▶ YOUR GOAL:
Return each line of the listing below that contains the string "Total", reproduced in full. Treat uppercase and lowercase letters as distinct when matching.

▶ EXERCISE DATA:
Segment Open
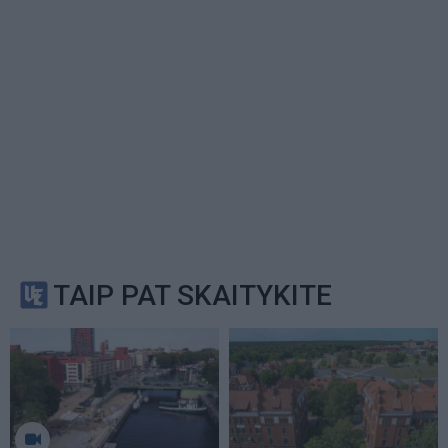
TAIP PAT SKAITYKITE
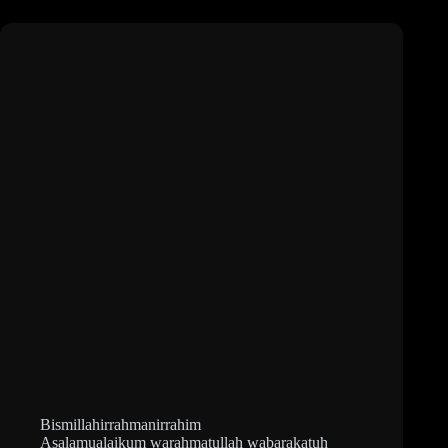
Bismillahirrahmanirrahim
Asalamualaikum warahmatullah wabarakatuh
Segment Closed
Segment Open
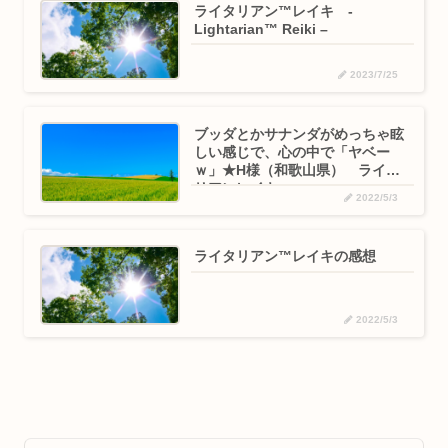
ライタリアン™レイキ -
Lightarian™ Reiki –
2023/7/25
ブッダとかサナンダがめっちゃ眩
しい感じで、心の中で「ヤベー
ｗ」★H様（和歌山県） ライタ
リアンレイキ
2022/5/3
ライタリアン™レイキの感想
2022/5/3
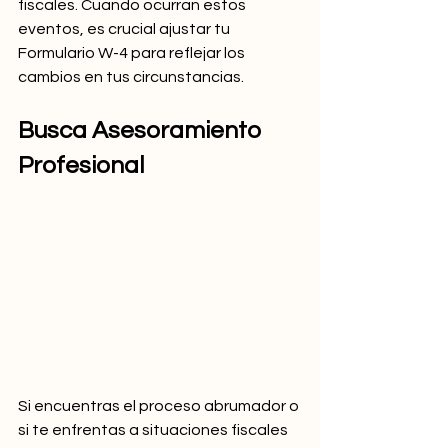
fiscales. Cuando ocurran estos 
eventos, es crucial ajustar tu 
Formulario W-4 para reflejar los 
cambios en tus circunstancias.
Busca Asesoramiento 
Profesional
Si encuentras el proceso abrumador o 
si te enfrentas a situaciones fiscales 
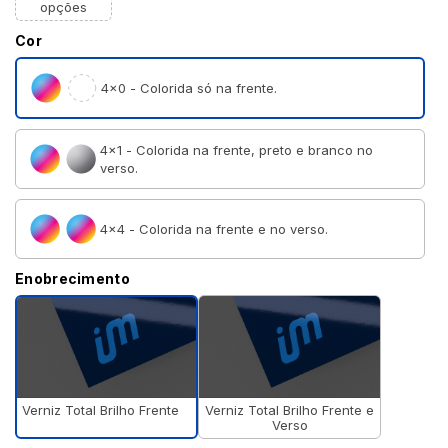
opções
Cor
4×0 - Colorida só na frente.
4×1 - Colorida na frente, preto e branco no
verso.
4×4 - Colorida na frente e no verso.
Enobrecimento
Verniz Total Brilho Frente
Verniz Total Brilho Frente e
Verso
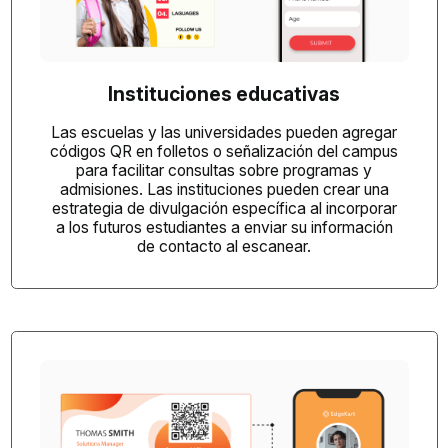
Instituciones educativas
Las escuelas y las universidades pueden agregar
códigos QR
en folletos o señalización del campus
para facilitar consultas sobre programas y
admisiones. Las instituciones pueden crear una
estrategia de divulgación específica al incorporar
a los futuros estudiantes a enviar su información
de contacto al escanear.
Segment Closed
▶ TASK RESULT:
Verniz Total Brilho Frente
Verniz Total Brilho Frente e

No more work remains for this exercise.